At its peak mining employed about 30% of Cornwall’s male workforce and in the early 19th century the region was the greatest producer of copper in the world. However when tin and copper prices plunged during the early 20th century many miners had to emigrate to find work. In 2006 Cornwall’s mining areas gained World Heritage Site status.
A number of the beautiful towns and villages strewn across Cornwall (including St Ives, Mousehole, Gorran Haven, Port Issac and Mullion Cove) were built around their harbours, underpinning the value of Cornwall’s other key industry – fishing.
The 17th, 18th and 19th centuries were boom time, with millions of fish caught (especially pilchards) and ports flourishing at the likes of Falmouth, Fowey, Looe, Padstow, Penzance and St Ives.
Such were the amounts of fish caught that it couldn’t last and trawlers had to land mackerel, cod and hake when the pilchard industry crashed during the 20th century. There are still many working harbours along the coast today but on much a smaller scale.
Today tourism has become Cornwall’s contemporary industry and vital to its economy.

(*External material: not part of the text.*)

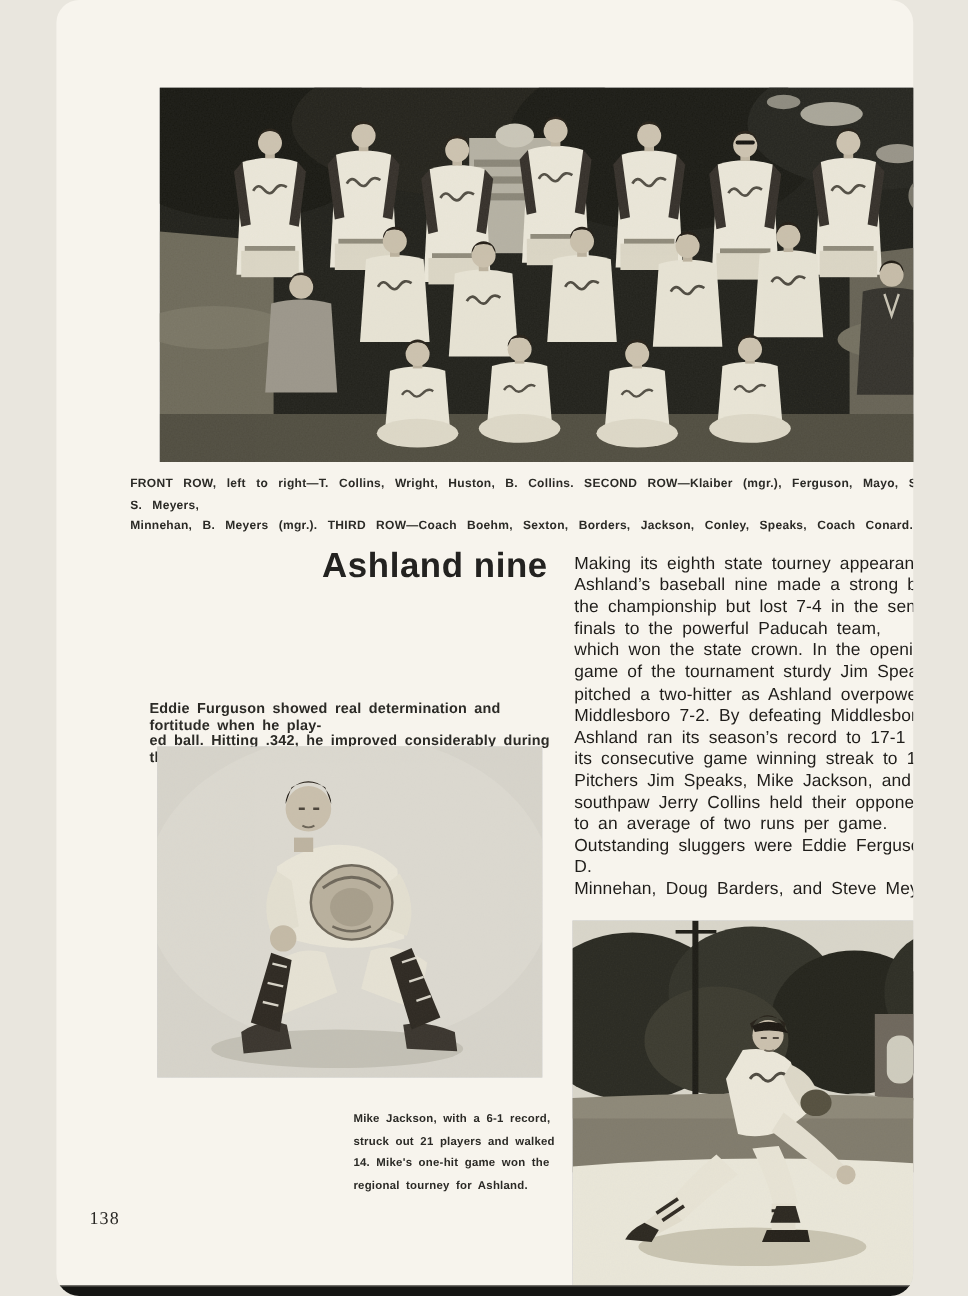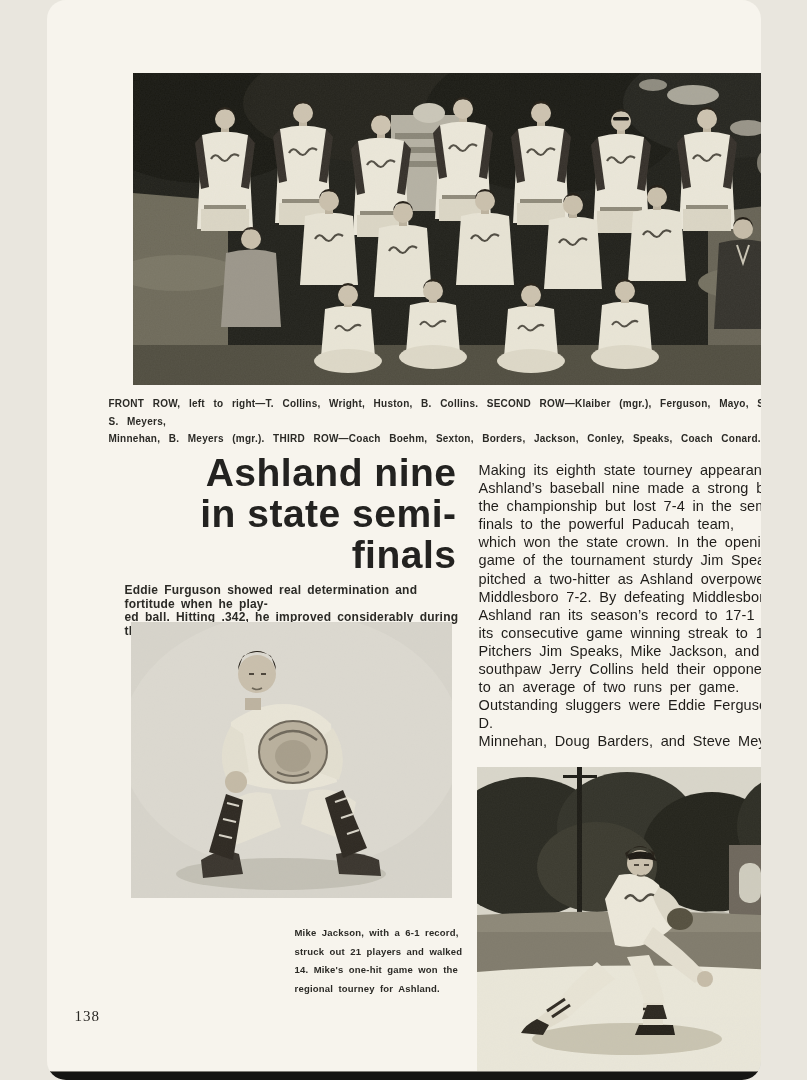"Ashland nine" .headline { font-size: 39px -> 29px }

St Ives, Truro, Falmouth and Newquay remain the most popular destinations for the many millions of annual visitors drawn to the outstanding natural beauty, mild climate, distinct culture and history.
And you can add an astonishing array of flora and fauna; gannet, fulmar, cormorant, shag, kittiwake, razorbill, guillemot, puffin, Bottlenose and Common dolphin, porpoise, Manx shearwaters, chough, teal, greenshank, dunlin, bar-tailed godwit, curlew, oystercatcher, wigeon, heath spotted orchid, birdfoot trefoil, yellow primroses, pink sea thrift and purple heather are a fraction of an almost endless list of what can be seen at different times of the year.